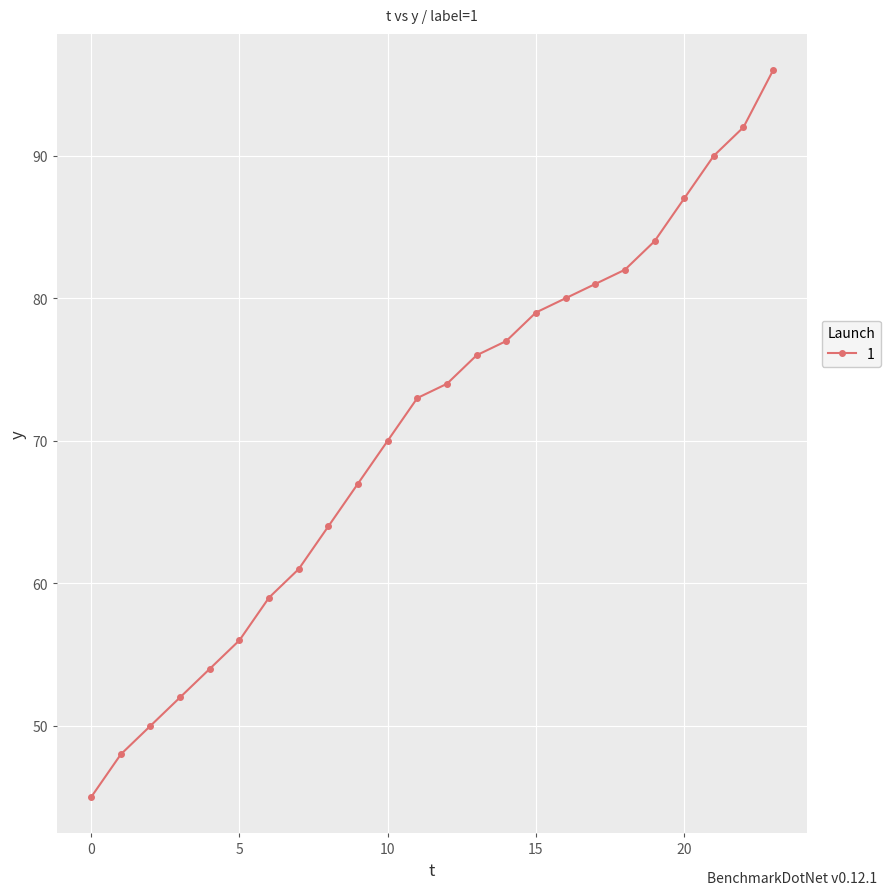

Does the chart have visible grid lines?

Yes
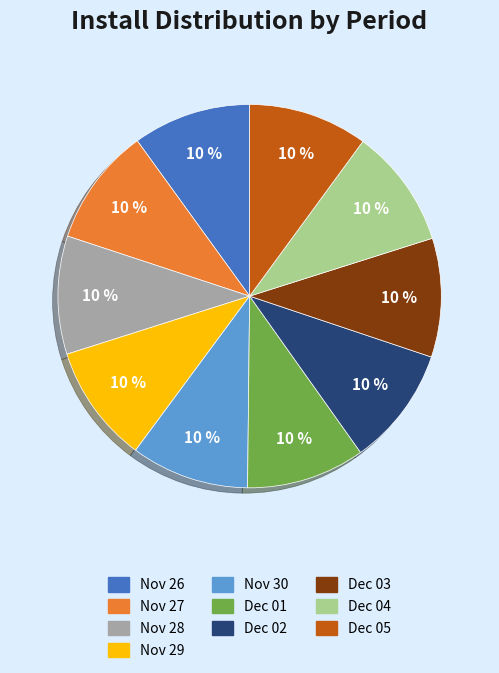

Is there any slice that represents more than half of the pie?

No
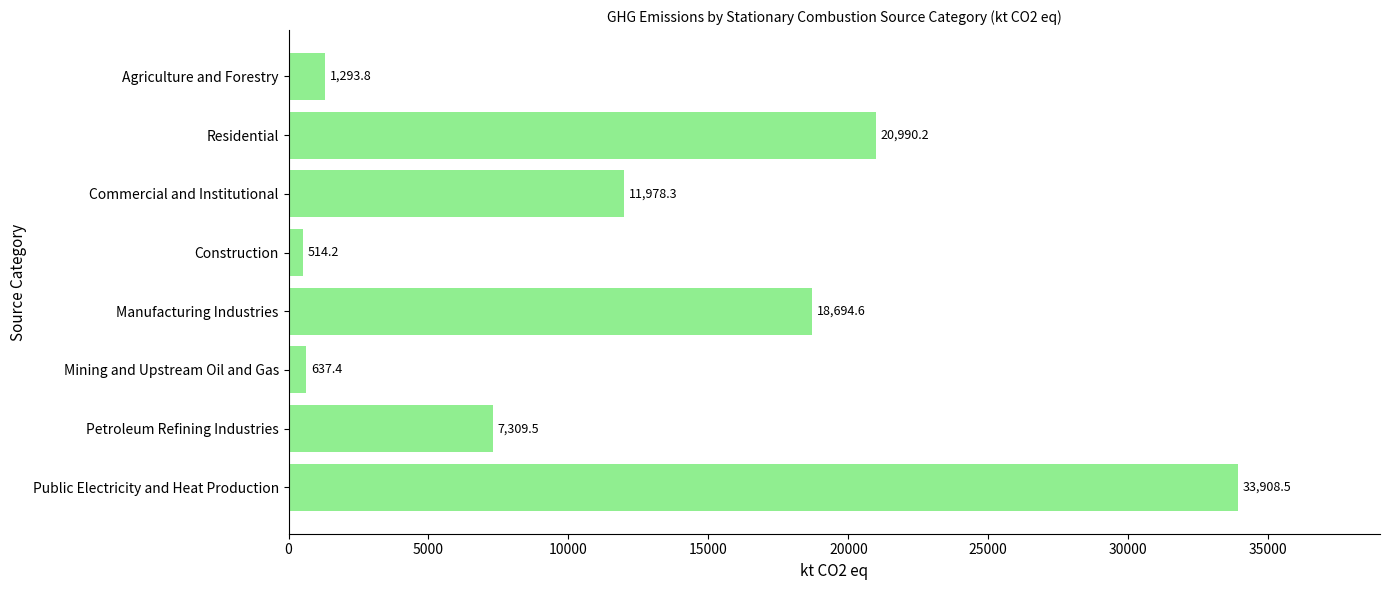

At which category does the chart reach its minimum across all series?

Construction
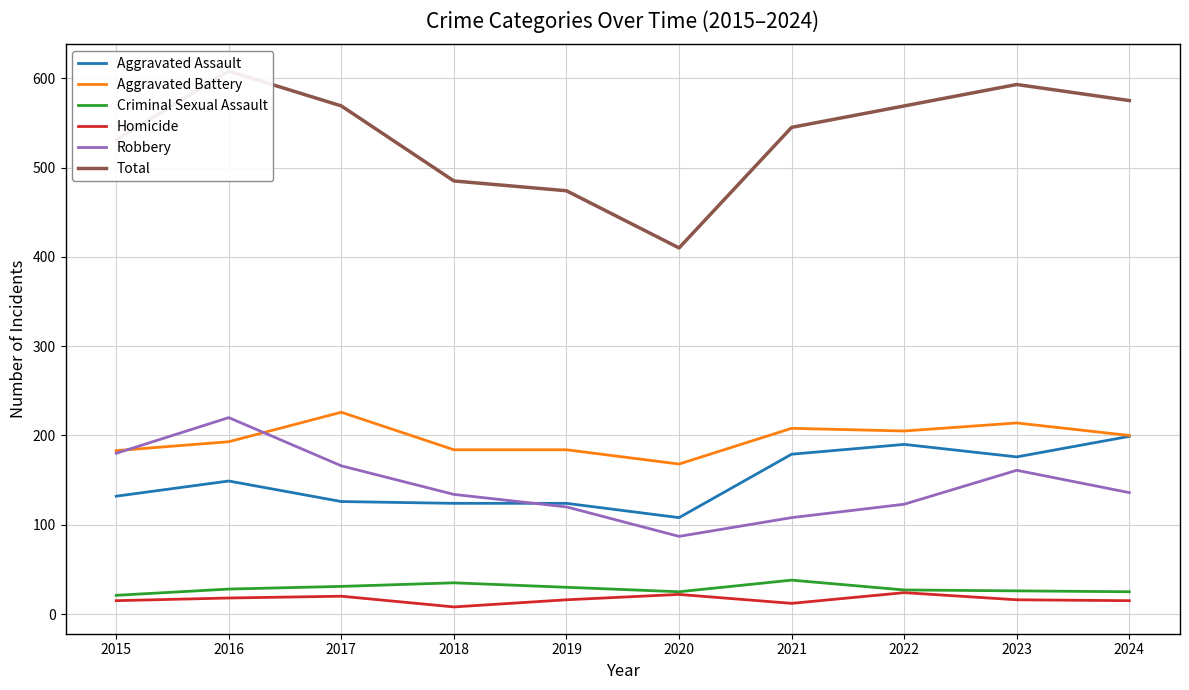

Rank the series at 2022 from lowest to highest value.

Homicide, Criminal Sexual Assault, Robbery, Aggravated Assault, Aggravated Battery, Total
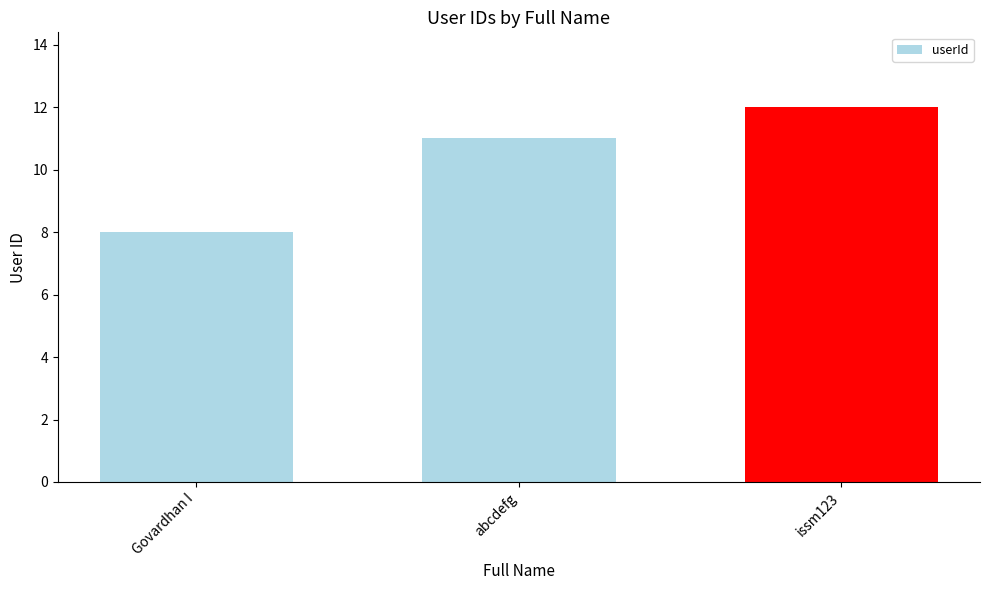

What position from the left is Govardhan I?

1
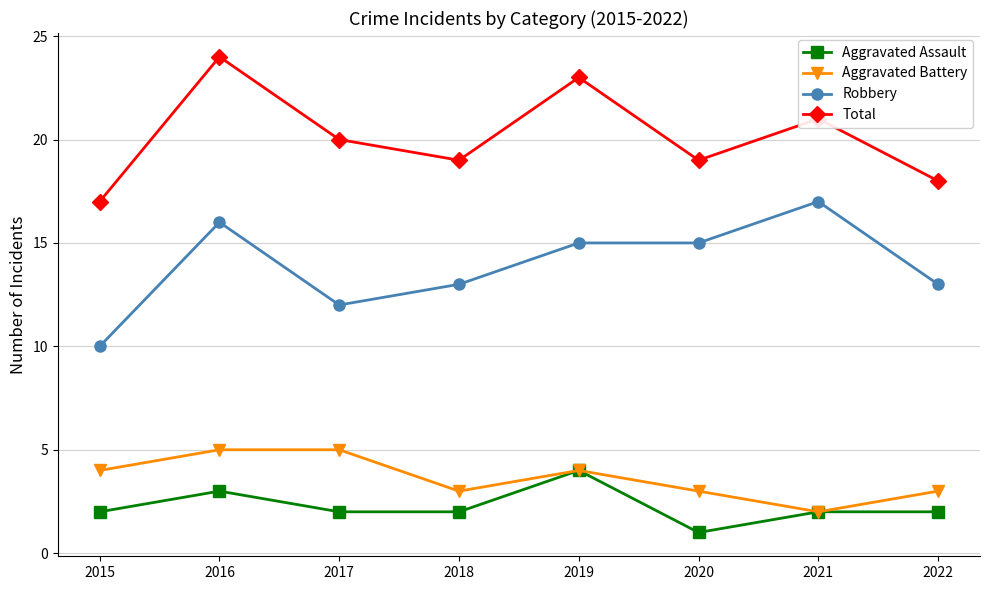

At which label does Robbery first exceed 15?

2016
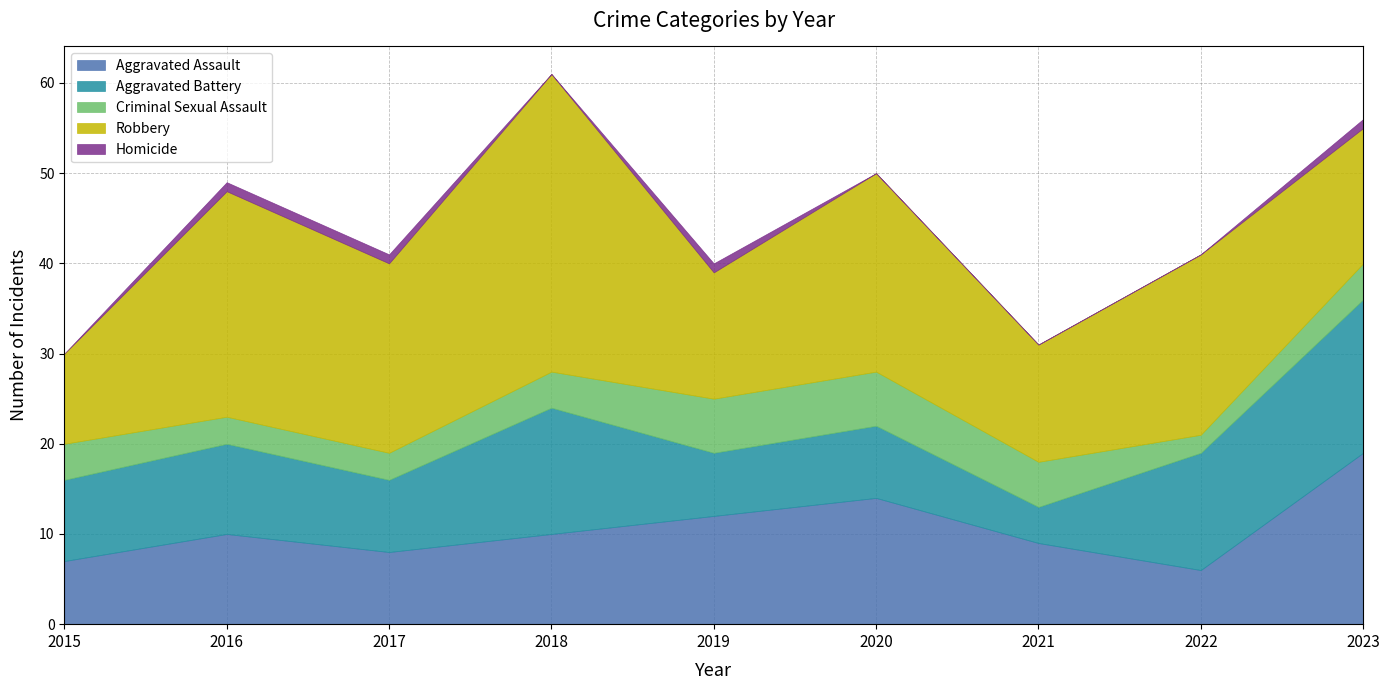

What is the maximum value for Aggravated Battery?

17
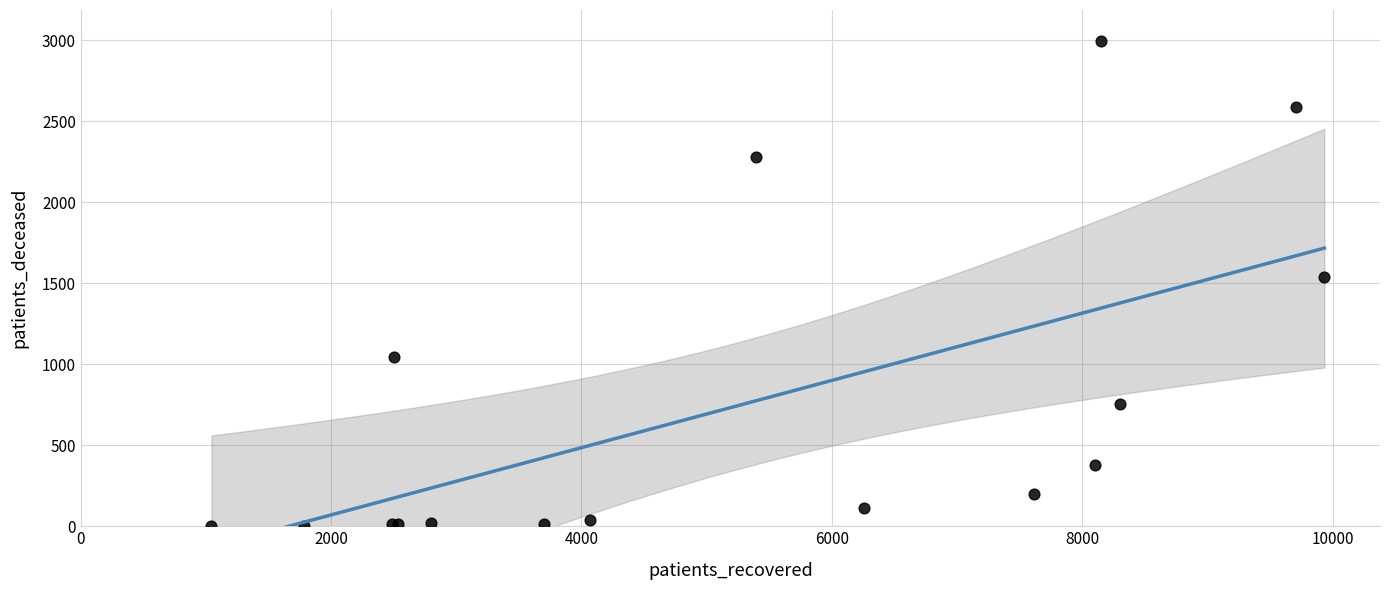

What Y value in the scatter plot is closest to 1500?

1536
--------------------------------------------------
## Work to complete
Copy everything from the line containing "Is there any" down to the end of the rows, word for word, and leave the pictures out.

## Finished exercise
Is there any slice that represents more than half of the pie?

No

At which category does the chart reach its minimum across all series?

Construction

Rank the series at 2022 from lowest to highest value.

Homicide, Criminal Sexual Assault, Robbery, Aggravated Assault, Aggravated Battery, Total

What position from the left is Govardhan I?

1

At which label does Robbery first exceed 15?

2016

What is the maximum value for Aggravated Battery?

17

What Y value in the scatter plot is closest to 1500?

1536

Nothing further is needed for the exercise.